## Activity:
Find every line in the records below that holds the word "Liver", and copy each one.

[Opening Records shown section]

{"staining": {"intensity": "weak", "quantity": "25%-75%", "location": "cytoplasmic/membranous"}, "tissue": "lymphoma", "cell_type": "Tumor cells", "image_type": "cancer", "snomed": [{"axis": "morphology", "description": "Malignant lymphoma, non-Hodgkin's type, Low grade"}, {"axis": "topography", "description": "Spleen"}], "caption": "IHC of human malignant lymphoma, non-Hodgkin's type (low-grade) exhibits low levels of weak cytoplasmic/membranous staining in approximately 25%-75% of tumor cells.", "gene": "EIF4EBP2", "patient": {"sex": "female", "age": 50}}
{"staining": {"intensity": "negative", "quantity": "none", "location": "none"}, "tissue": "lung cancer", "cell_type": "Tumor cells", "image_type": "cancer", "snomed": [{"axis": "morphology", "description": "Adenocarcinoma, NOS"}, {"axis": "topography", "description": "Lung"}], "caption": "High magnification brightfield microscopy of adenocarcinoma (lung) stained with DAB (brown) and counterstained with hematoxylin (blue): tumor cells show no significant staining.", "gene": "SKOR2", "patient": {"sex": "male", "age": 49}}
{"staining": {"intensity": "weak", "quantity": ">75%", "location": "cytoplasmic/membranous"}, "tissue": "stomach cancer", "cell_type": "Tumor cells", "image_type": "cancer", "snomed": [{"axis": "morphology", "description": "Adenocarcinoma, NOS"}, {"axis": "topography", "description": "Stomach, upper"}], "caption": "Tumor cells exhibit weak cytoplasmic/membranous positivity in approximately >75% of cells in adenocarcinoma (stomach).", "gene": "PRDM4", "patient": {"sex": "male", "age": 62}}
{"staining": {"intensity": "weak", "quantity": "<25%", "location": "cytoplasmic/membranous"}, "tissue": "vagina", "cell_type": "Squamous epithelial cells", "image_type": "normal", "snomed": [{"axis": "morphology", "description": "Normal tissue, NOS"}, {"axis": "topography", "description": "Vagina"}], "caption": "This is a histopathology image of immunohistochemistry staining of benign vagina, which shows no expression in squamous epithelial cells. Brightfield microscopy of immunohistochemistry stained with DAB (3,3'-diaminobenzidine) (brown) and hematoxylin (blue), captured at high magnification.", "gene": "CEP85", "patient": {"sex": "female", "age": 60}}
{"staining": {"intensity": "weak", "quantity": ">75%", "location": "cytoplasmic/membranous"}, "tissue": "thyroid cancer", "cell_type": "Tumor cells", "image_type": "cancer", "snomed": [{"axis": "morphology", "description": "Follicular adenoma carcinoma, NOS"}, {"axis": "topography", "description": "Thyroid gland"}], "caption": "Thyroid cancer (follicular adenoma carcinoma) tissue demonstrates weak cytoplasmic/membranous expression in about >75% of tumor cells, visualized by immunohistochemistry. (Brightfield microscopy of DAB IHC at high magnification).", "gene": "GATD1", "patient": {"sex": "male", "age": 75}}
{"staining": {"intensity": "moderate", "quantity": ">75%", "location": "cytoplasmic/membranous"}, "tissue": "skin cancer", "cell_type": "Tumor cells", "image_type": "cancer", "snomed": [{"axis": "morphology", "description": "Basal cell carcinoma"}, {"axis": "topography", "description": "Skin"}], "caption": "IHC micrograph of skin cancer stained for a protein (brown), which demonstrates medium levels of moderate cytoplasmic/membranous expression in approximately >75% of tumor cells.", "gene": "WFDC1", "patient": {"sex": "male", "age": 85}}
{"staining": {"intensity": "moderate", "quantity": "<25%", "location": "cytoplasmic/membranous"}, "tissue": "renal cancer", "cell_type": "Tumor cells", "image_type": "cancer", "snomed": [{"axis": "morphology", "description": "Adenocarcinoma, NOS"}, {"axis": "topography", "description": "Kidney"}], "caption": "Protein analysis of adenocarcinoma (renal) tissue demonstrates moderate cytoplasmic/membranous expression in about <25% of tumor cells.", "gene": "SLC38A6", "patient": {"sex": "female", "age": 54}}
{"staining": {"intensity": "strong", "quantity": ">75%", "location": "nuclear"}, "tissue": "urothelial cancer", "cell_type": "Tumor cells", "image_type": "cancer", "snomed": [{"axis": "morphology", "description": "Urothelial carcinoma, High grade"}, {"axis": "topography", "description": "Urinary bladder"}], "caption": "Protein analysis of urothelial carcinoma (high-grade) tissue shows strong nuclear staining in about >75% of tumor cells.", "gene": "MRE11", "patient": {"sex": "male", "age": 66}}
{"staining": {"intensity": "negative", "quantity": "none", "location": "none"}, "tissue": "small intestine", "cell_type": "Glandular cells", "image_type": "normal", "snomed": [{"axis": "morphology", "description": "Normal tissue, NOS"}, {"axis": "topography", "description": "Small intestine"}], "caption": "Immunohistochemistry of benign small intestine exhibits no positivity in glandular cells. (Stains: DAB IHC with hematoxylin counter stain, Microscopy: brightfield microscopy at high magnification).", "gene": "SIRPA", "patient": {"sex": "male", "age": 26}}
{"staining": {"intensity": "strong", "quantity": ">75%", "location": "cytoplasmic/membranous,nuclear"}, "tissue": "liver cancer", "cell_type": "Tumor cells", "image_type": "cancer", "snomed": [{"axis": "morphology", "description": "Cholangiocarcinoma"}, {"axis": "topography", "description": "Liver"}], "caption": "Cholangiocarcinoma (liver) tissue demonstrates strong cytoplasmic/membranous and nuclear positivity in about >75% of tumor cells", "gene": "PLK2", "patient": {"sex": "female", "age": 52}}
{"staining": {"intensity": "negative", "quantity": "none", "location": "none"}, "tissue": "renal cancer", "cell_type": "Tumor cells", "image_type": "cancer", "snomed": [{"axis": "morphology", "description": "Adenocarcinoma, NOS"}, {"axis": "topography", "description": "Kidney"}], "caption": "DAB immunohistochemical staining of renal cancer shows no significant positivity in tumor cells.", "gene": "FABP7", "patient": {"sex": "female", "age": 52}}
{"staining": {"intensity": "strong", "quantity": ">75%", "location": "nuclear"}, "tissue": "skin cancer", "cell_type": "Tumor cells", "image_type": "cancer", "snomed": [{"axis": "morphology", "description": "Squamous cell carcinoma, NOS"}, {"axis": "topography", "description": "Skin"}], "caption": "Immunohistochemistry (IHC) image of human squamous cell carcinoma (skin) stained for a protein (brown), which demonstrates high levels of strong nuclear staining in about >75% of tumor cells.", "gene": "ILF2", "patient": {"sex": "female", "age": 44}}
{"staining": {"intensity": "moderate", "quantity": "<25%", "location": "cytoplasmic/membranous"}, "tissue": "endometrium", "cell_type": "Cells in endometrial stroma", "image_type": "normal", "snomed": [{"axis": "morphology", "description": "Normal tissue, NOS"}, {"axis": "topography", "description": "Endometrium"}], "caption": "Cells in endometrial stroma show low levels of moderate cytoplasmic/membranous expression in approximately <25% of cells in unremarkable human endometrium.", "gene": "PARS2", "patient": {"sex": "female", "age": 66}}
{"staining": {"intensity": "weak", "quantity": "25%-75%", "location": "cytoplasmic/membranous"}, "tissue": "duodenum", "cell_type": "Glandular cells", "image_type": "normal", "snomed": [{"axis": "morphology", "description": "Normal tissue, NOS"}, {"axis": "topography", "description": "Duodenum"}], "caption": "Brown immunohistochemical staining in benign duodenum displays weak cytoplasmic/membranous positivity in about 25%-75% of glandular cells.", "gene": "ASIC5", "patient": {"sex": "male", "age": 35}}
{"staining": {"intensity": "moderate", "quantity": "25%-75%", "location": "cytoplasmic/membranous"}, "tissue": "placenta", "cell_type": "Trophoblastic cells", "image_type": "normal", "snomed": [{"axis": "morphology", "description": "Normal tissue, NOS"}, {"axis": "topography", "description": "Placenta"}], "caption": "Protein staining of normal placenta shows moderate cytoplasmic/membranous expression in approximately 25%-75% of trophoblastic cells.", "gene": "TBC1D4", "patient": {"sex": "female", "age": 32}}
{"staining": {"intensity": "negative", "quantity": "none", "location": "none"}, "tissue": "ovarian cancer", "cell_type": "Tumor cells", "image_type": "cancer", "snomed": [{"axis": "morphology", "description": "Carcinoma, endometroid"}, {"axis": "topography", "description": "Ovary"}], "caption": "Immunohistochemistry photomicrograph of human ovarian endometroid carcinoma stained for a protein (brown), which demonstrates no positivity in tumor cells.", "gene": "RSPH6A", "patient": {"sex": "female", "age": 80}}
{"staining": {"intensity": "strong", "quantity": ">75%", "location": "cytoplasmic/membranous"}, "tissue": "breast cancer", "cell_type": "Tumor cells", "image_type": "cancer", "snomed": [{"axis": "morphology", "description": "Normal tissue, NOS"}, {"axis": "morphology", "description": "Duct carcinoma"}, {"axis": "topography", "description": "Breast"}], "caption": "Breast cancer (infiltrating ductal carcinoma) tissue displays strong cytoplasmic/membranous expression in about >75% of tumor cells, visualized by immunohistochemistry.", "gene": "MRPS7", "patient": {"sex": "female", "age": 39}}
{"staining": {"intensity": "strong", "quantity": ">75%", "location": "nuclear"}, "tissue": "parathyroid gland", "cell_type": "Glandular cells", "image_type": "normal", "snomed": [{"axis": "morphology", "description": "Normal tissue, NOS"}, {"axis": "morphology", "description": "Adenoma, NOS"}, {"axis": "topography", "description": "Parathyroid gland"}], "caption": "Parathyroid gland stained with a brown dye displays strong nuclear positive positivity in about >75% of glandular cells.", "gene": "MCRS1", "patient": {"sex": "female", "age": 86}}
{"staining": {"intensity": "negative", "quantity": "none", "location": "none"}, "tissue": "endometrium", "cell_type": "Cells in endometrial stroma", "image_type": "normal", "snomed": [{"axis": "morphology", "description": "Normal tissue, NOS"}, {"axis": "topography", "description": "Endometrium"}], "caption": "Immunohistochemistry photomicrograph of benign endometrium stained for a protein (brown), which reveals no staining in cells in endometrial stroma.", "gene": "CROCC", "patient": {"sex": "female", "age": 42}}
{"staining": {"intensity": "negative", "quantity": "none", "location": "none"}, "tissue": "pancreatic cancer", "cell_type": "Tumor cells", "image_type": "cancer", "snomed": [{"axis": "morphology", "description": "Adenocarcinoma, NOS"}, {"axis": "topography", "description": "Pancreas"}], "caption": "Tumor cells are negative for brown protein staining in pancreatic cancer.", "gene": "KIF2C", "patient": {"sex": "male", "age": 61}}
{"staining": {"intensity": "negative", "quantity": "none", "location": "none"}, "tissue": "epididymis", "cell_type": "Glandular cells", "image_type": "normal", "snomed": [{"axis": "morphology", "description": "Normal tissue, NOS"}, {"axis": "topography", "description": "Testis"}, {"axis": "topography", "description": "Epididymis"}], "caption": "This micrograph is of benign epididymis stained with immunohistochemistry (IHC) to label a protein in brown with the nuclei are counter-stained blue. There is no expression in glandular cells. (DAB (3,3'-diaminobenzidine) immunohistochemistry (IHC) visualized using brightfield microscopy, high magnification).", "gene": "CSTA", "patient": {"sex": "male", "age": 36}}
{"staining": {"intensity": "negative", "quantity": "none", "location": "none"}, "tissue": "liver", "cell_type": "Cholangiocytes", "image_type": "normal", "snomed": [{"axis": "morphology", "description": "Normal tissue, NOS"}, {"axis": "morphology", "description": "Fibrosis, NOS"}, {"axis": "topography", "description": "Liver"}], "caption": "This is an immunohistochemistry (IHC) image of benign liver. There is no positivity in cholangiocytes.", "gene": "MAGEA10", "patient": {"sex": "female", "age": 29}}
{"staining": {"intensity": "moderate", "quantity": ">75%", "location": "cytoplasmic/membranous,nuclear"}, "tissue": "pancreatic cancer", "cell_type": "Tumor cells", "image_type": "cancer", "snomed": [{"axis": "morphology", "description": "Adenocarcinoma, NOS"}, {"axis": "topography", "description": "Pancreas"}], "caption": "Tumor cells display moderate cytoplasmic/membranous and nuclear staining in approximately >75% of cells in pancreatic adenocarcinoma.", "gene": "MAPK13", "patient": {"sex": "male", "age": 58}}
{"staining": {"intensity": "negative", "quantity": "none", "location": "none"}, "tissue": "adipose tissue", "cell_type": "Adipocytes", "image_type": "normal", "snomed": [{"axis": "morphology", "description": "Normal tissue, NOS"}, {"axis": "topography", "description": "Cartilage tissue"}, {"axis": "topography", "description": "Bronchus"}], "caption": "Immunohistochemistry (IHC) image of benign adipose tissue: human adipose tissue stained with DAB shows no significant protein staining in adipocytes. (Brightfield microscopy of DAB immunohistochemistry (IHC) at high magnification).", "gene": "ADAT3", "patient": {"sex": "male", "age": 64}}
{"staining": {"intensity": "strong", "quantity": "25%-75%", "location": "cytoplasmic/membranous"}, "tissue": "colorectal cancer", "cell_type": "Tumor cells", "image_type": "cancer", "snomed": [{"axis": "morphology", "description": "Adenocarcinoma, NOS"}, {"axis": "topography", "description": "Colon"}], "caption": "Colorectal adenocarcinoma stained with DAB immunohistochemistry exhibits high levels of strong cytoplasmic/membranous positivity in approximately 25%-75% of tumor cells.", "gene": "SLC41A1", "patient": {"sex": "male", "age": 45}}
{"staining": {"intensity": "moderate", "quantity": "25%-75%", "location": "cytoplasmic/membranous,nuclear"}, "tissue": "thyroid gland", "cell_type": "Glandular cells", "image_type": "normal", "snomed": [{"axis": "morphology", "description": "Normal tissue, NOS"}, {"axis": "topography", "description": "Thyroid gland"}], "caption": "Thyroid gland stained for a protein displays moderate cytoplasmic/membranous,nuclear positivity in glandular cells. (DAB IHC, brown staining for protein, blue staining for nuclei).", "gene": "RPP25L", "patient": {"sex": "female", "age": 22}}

[Closing Records shown section]

## Answer space:
{"staining": {"intensity": "strong", "quantity": ">75%", "location": "cytoplasmic/membranous,nuclear"}, "tissue": "liver cancer", "cell_type": "Tumor cells", "image_type": "cancer", "snomed": [{"axis": "morphology", "description": "Cholangiocarcinoma"}, {"axis": "topography", "description": "Liver"}], "caption": "Cholangiocarcinoma (liver) tissue demonstrates strong cytoplasmic/membranous and nuclear positivity in about >75% of tumor cells", "gene": "PLK2", "patient": {"sex": "female", "age": 52}}
{"staining": {"intensity": "negative", "quantity": "none", "location": "none"}, "tissue": "liver", "cell_type": "Cholangiocytes", "image_type": "normal", "snomed": [{"axis": "morphology", "description": "Normal tissue, NOS"}, {"axis": "morphology", "description": "Fibrosis, NOS"}, {"axis": "topography", "description": "Liver"}], "caption": "This is an immunohistochemistry (IHC) image of benign liver. There is no positivity in cholangiocytes.", "gene": "MAGEA10", "patient": {"sex": "female", "age": 29}}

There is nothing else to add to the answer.